Children of Eden a great read at perfect length

One of the best recent young adult science fiction books out now

If you’re browsing for a light but alluring read during classes or a study break, “Children of Eden” is a fun choice for a number of reasons.

It is not only imaginative and personable but it is short enough that you can finish it in several days to three weeks, depending on your schedule.

Its chapters also tend to be fast-paced and short to the point where the story captivates you and when you set the book down, you remember where you left off.

It is the first book in a trilogy that Joey Graceffa, a glorified YouTube star, wrote. He has poured out his soul into a couple of comedic biographies, including “In Real Life: My Journey to a Pixelated World” in which he announces that he is gay.
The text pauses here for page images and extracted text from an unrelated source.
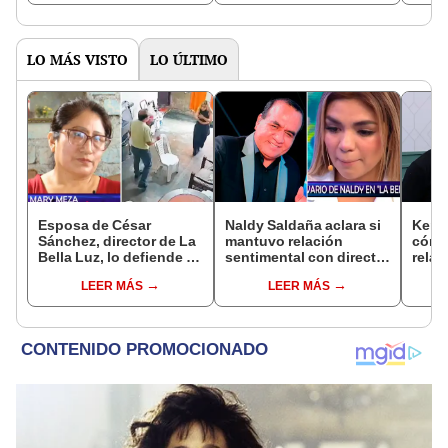
hacen otras personas”
“No me meto con
la sa
hombres casados”
que v
LO MÁS VISTO
LO ÚLTIMO
Esposa de César
Naldy Saldaña aclara si
Kenji
Sánchez, director de La
mantuvo relación
cómo 
Bella Luz, lo defiende y
sentimental con director
relac
asegura que él confesó
de La Bella Luz tras
Fujim
LEER MÁS
LEER MÁS
relación clandestina
denunciarlo por
ausen
con Naldy Saldaña:
tocamientos: “Me
event
"Hace dos años"
parece muy bajo”
Érika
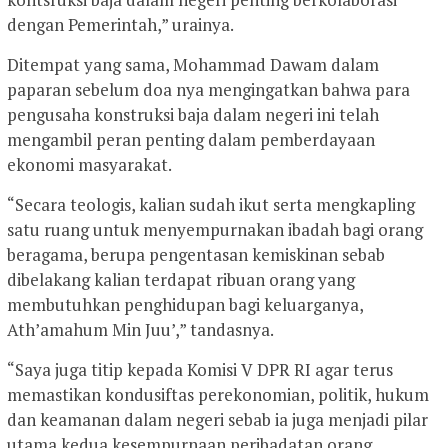
dengan Pemerintah,” urainya.
Ditempat yang sama, Mohammad Dawam dalam
paparan sebelum doa nya mengingatkan bahwa para
pengusaha konstruksi baja dalam negeri ini telah
mengambil peran penting dalam pemberdayaan
ekonomi masyarakat.
“Secara teologis, kalian sudah ikut serta mengkapling
satu ruang untuk menyempurnakan ibadah bagi orang
beragama, berupa pengentasan kemiskinan sebab
dibelakang kalian terdapat ribuan orang yang
membutuhkan penghidupan bagi keluarganya,
Ath’amahum Min Juu’,” tandasnya.
“Saya juga titip kepada Komisi V DPR RI agar terus
memastikan kondusiftas perekonomian, politik, hukum
dan keamanan dalam negeri sebab ia juga menjadi pilar
utama kedua kesempurnaan peribadatan orang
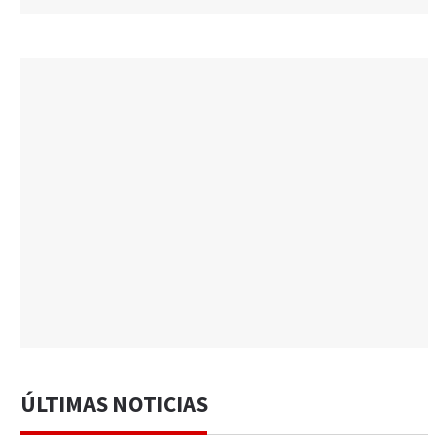
ÚLTIMAS NOTICIAS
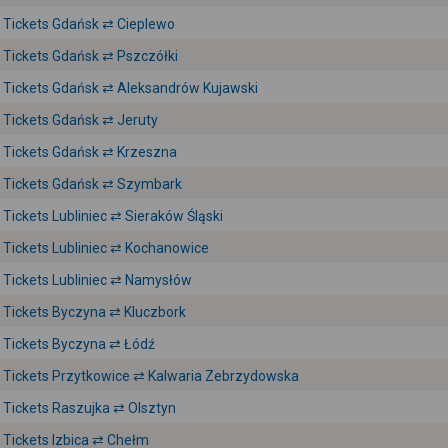
Tickets Gdańsk ⇄ Cieplewo
Tickets Gdańsk ⇄ Pszczółki
Tickets Gdańsk ⇄ Aleksandrów Kujawski
Tickets Gdańsk ⇄ Jeruty
Tickets Gdańsk ⇄ Krzeszna
Tickets Gdańsk ⇄ Szymbark
Tickets Lubliniec ⇄ Sieraków Śląski
Tickets Lubliniec ⇄ Kochanowice
Tickets Lubliniec ⇄ Namysłów
Tickets Byczyna ⇄ Kluczbork
Tickets Byczyna ⇄ Łódź
Tickets Przytkowice ⇄ Kalwaria Zebrzydowska
Tickets Raszujka ⇄ Olsztyn
Tickets Izbica ⇄ Chełm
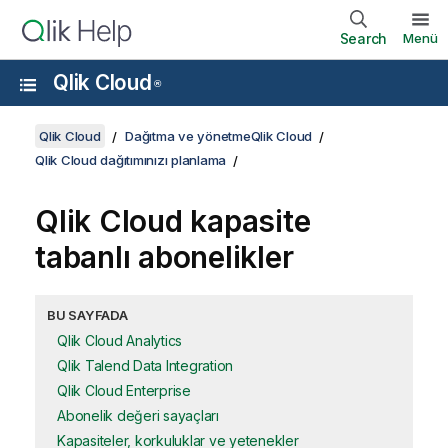
Search
Menü
Qlik Cloud
®
Qlik Cloud
Dağıtma ve yönetmeQlik Cloud
Qlik Cloud dağıtımınızı planlama
Qlik Cloud
kapasite
tabanlı abonelikler
BU SAYFADA
Qlik Cloud Analytics
Qlik Talend Data Integration
Qlik Cloud Enterprise
Abonelik değeri sayaçları
Kapasiteler, korkuluklar ve yetenekler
“Children of Eden” is set in Earth’s futuristic time period where most animals have gone extinct because of manmade disasters and it is illegal to have more than one child in a family. In the case of Rowan, the main character, she has a twin brother Ash. Their father is of prominent standing as a politician which also adds to the suspense but is not quite clear on what he does. When she was born, a bot attempted to remove her and in the process of saving herself, she injured Ash who since then had a deficit. He also struggles with asthma attacks and because he is a son, the father is overprotective of him but despises Rowan.

Because Graceffa has overcome his own personal insecurities, I believe that’s why Rowan resonates to the readers so well. I’ve come to believe that every person is sheltered in their own way, including social groups but Rowan is closed off from the world. While she has peeked over the wall at the city nearby, she wants to experience it and one night she has decided she has had enough. She runs into Ash’s friend with purple hair, Lark, who changes her life forever in more ways than one.
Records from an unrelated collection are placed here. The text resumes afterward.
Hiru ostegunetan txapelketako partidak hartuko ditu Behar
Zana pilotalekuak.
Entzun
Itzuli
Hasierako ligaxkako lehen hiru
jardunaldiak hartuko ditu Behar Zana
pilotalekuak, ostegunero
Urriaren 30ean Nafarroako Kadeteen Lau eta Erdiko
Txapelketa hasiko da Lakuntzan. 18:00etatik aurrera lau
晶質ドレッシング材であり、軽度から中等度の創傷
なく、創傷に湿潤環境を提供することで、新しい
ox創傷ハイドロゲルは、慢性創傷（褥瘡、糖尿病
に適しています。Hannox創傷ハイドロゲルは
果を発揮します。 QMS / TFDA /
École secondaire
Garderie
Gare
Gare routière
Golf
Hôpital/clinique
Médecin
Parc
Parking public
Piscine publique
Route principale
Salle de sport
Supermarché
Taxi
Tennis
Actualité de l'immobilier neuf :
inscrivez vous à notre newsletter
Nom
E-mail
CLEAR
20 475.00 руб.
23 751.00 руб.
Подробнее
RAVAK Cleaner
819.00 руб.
That night also changes her life. Suspicion creeps into the city that a second child exists and bots are alerted, as well as investigative teams sent to find Rowan and from what I understood, kill her.

The book ends with a staggering but ironic cliffhanger in which Ash has been sentenced to death because of a mistake realized that she is the firstborn, not Ash. Rowan, along with her new friends in a system called the Underground which rescues second children like her, conjures a scheme to save him. In the process, Rowan is captured and has ended up in a treatment center with some of the people she tried to run from.
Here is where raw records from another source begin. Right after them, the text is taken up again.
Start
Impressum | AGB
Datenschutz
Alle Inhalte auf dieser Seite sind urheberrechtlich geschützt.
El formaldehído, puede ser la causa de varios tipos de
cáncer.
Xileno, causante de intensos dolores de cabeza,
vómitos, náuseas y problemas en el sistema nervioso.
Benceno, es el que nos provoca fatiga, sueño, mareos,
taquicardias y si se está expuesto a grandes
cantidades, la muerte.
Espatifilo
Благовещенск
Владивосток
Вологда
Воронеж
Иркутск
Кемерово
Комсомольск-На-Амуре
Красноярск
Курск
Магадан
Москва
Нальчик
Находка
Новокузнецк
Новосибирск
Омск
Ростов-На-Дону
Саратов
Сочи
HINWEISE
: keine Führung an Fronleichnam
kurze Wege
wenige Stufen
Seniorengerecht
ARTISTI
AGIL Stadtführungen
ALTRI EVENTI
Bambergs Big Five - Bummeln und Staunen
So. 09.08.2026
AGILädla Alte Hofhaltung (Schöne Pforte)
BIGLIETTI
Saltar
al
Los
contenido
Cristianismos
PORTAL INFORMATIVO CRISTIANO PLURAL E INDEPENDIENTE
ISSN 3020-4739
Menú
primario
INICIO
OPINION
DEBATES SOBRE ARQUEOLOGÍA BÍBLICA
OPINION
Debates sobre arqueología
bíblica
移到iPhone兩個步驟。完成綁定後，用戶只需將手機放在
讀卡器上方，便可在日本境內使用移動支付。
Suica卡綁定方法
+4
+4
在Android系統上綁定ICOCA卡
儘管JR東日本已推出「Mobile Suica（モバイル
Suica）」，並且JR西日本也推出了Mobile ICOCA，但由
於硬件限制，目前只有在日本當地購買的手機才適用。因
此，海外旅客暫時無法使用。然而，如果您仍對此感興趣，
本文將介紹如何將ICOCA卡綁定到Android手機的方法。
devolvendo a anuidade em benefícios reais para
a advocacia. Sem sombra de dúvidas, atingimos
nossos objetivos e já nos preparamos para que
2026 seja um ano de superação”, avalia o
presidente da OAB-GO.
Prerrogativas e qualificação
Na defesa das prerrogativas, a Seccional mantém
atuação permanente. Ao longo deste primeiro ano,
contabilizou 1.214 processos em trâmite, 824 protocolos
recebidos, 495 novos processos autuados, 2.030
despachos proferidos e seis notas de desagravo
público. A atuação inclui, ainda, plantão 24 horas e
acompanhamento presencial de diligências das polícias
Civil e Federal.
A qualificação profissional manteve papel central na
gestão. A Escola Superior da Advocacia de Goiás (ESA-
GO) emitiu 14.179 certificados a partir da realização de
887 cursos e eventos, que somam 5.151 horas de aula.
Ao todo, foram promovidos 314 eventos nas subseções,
“Children of Eden” also places its readers in their memories of when they’ve experienced fight-or-flight responses. The book is all about adapting to new circumstances and situations and discovering who you are in the middle of all that chaos. It challenges your beliefs and whether or not you will fight for them, including those who matter to you. While it had its moments where it dragged and some of the plot’s elements seem hazy, “Children of Eden” is one of the best most recent young adult science fiction and fantasy books out there.